Georgie Anne Geyer

Bungled Immigration Policies Have Led to Paris' Flames

PARIS -- I stopped briefly at Charles DeGaulle Airport here amidst the riots that have now spread to at least 220 French cities. The headlines and the general nervousness made me remember Adolf Hitler's famous question to his generals:

"Is Paris burning?"

Well, Paris survived Hitler's atrocities. But one wonders whether it will survive the historical stupidity and human misjudgment that have led to increasing immigration chaos across the developed world.

For what Europe in particular is experiencing -- from England to Holland to Germany and Spain -- is the result of: 1) the post-colonialist world in which Europe allowed tens of thousands of people from the former colonies to come to Europe without any realistic concerns for their status or commitments, and 2) wallowing in the multicultural delusion that total strangers to their society and their principles would magically fit in and assimilate.

The situation in France today represents a total collapse of the idea that Europe can assimilate any members of differing peoples without really trying. Or the idea that tribalism will not in the end overtake the moral and political center of a developed society if extreme care in the numbers of new people and in their cultural education is not taken.

This is not a new story. In fact, it is the oldest story in the world, that the great mass of people across the globe prefer to live with their own nationality, tribe, family, clan and religion.

Many heinous tragedies in our modern history have occurred where differing peoples were forced to live together -- and ended up mass-murdering one another. For starters, in only our times, the bloody and brutal implosion of the former Yugoslavia, the collapse of the Soviet Union's empire, constant internal repression among China's peoples, and now, London bombings, Dutch immigrant violence and, yes, even Central American street gangs in the United States.

It has seemed, particularly in the last quarter-century and to some degree since World War II, that multiculturalism was the most liberal, tolerant, progressive, advanced view of the world. Mix people up, the story went, and all the inherent cultures of the folks would emerge, blend and enrich one another. Guess again.

What really happens is that, as we see before our eyes in France, this kind of naivete about human nature and about the profound human need for cultural harmony leads to the most brutal and intolerant clashes -- and may now be leading not even to Islamic rebellion but to sheer chaos.
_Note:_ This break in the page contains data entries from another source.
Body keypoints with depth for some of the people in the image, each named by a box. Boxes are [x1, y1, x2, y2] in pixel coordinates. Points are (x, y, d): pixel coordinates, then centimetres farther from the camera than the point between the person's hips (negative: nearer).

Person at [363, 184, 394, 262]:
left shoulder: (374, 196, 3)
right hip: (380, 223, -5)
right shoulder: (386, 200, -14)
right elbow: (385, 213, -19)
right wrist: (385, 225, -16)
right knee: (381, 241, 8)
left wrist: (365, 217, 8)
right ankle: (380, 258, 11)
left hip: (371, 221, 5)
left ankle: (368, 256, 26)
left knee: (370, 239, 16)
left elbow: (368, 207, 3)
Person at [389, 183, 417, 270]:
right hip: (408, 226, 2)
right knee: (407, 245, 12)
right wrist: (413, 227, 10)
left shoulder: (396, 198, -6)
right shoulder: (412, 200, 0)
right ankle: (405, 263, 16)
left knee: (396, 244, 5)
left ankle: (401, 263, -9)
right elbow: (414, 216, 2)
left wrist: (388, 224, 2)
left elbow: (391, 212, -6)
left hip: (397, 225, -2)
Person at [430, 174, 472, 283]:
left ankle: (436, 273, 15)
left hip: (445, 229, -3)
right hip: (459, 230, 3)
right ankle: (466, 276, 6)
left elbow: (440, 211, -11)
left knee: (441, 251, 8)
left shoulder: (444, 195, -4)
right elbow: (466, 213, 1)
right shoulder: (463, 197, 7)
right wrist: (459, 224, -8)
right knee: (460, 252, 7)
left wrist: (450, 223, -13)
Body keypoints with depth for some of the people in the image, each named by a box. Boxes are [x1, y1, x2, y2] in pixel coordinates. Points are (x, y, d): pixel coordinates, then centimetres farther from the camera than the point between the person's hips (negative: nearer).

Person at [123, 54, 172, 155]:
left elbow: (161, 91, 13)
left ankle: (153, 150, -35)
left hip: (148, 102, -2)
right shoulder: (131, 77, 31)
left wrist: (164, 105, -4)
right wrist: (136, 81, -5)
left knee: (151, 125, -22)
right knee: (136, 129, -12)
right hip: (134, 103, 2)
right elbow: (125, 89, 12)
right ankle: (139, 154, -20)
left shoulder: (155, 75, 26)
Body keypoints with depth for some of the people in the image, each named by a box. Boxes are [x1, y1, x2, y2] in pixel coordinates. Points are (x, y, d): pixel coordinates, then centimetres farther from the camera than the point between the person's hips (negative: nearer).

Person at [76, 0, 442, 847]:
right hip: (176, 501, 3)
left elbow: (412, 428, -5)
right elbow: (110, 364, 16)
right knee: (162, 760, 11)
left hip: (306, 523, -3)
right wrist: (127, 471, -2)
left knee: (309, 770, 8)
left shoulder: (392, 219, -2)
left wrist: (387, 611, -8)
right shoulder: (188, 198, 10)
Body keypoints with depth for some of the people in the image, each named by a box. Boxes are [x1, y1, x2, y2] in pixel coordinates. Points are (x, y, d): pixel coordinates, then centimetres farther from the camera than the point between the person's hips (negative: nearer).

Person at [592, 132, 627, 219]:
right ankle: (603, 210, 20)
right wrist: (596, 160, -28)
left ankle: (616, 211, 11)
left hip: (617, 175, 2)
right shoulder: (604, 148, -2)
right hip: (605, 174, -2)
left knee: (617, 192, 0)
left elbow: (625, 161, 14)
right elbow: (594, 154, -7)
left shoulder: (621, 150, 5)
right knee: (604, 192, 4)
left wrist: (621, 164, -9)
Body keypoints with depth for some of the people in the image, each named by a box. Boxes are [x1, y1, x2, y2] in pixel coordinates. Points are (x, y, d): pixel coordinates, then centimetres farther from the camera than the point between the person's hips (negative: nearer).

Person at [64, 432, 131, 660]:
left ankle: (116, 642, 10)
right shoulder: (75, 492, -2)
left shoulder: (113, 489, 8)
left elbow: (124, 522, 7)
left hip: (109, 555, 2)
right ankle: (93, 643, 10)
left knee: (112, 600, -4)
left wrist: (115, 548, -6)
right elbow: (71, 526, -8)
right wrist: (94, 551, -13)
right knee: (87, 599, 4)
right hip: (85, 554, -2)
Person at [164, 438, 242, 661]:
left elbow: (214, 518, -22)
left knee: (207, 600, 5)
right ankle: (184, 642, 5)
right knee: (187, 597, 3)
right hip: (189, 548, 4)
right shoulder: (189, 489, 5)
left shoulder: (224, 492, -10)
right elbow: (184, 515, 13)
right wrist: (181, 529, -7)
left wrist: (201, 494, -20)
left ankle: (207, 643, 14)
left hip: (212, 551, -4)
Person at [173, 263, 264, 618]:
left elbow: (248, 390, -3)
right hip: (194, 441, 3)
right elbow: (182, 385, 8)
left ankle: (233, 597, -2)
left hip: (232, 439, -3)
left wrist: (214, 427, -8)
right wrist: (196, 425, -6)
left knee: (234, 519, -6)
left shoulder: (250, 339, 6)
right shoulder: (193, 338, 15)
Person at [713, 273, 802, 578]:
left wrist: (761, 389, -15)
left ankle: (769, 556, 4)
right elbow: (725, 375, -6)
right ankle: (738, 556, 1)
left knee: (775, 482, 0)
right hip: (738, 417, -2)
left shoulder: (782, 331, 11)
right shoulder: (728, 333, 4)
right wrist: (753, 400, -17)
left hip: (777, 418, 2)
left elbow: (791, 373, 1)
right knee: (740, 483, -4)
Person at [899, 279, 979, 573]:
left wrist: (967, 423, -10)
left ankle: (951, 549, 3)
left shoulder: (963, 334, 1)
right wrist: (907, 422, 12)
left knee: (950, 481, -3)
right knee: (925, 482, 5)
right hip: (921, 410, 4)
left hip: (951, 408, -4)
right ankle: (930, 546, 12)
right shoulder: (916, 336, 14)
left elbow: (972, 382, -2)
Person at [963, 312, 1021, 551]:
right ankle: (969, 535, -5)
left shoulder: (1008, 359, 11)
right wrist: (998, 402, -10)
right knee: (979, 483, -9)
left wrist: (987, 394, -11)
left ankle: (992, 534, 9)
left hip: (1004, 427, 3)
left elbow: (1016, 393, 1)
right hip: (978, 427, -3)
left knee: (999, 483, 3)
The countries that have succeeded in establishing themselves as truly liberal, progressive and visionary have first strengthened their own culture and nationality. This, then, has allowed them the confidence to reach out and engage with other peoples on an equal level. (Take Finland, Singapore, Oman, Slovenia, Tunisia, even Japan; there are many more.)

The countries that have remained largely homogenous, usually deliberately, are the ones that are "making it"; they are also the ones reaching out in humane and humanitarian ways to their neighbors. The nations that have allowed the inner core of their national culture to dissolve are the ones in deep trouble, as deracinated boys and/or ideologically motivated Islamists drive schisms into the society.

The inner European drama that is revealing itself as Islam against the state -- or just as angry and identity-less boys from Pakistan and Morocco (but born in France) against the state -- really began after World War II and the decolonizing process that then accelerated.

Britain agreed to take virtually anyone from its former colonies; France took Algerians, who had been part of France, and others; the Netherlands took former colonial subjects such as Indonesians and Dutch Caribbean peoples.

There was little expected of them in terms of learning and respecting these colonial homeland cultures; in fact, the immigrants were largely treated as machines for human production, sometimes with a bit of guilt over colonial practices.

Many will rush in at this point to say that America is different -- and it is, because the birth of the nation was built upon immigration, and it has always had an assimilationist principle. However, it's not working anymore either, as the sheer numbers of illegals overtake the state (probably now between 12 million and 20 million people).

Worse, on both sides of the Atlantic, one will struggle long and hard to find many of the newer immigrants who came -- or stayed -- with any respect or reverence for their new country. So the bitterness catapults back and forth.

Europe has itself in a real box. The outer European Union borders are now the borders of every European state. The Schengen Agreement provides free movement for all immigrants within those outer borders. Europe's utopian foolishness has made of it a prison where foreigners run free, riot and show little commitment to the state that has taken them in.

The intelligent thing for both Europe and the United States would be to declare a five-year moratorium on immigration, think things over and establish some realistic principles. If immigration continues at this heat, there are no answers for the future.